Use this information wisely

paequ2@lemmy.today · 2 months ago

Use this information wisely

Onno (VK6FLAB)@lemmy.radio · edit-2 2 months ago

Wow!

This seems to be further evidence that the process for assigning UTF entities has been thoroughly corrupted.

You can (apparently) copy/paste this on mobile:

“;” (Greek question mark)

“;” (Semicolon)

You can even render it in HTML:

    &#894;
    &#x37E;

And it’s included on Wikipedia, because of course it is:

https://en.wikipedia.org/wiki/Question_mark

Because I’m not sure what my mobile client will actually do with this comment, here’s the link to the HTML entity I used:

https://www.compart.com/en/unicode/U+037E

Also there’s plenty of other character joy to be had:

https://web.archive.org/web/20150118083005/http://www.tlg.uci.edu/~opoudjis/unicode/punctuation.html

tisktisk@piefed.social · 2 months ago

If I don’t understand what’s happening here but want to, should I research Unicode in general or something else?

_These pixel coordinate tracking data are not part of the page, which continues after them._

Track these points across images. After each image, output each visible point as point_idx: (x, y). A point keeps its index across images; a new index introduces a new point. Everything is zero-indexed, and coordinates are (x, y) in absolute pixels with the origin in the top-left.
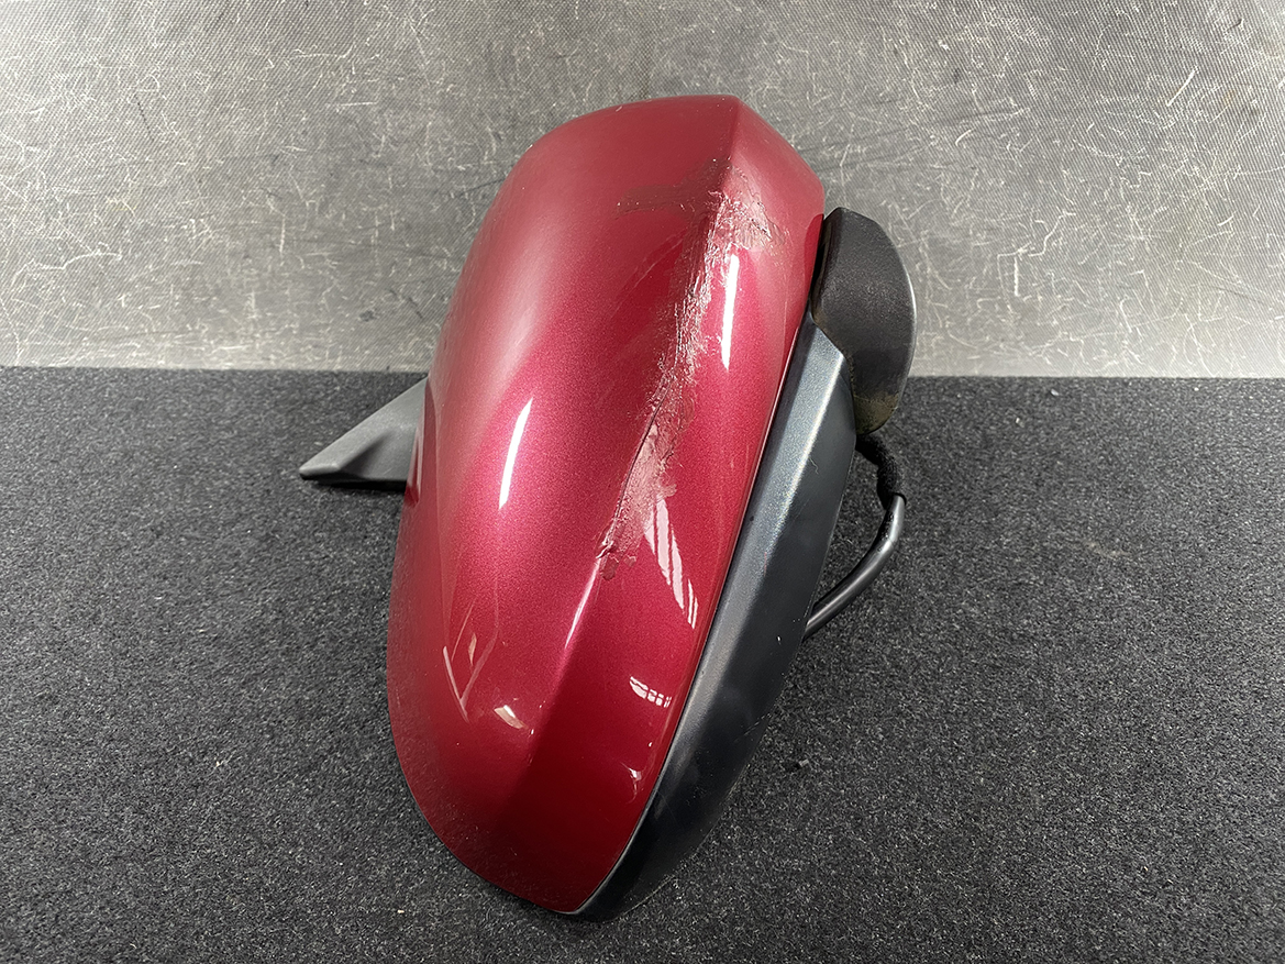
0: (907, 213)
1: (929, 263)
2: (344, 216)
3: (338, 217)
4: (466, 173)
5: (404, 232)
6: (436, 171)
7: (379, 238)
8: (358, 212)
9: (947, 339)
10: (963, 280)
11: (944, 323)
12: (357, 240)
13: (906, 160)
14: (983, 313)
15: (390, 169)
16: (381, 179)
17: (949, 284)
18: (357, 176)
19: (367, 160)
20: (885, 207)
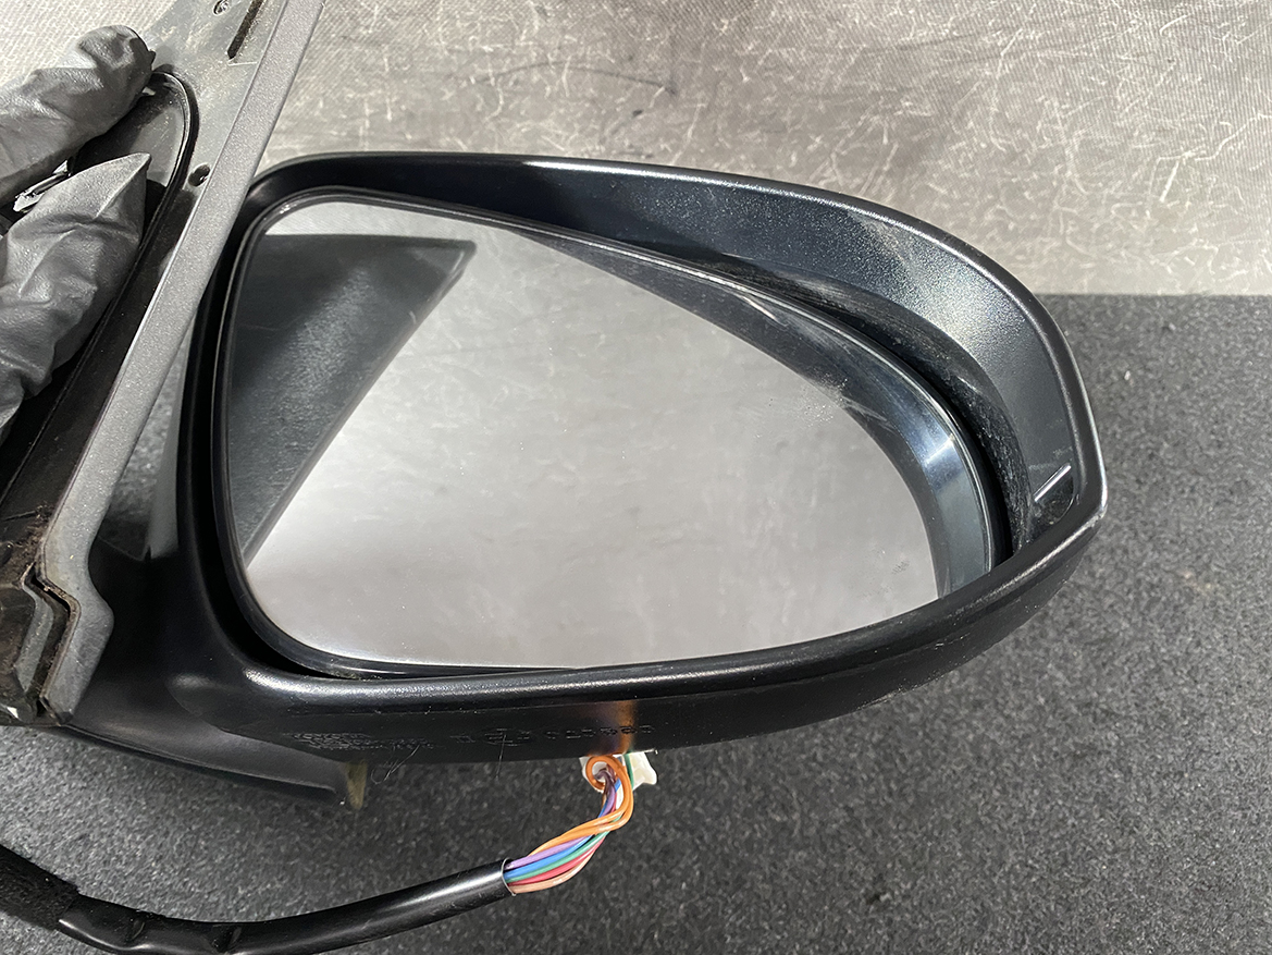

Onno (VK6FLAB)@lemmy.radio · edit-2 2 months ago

Unicode is a way to encode the things that humans use to write stuff into a computer.

ASCII is for example another way, as is EBCDIC.

All these methods translate squiggles that we’ve used for centuries into something that can be represented inside a computer.

For example, the letter “A” is under ASCII represented by the number 65.

This post is pointing out that there are two characters that look identical, but have different numbers, which means that what the user sees is identical, but what the computer sees is different.

This is the basis for much tomfoolery.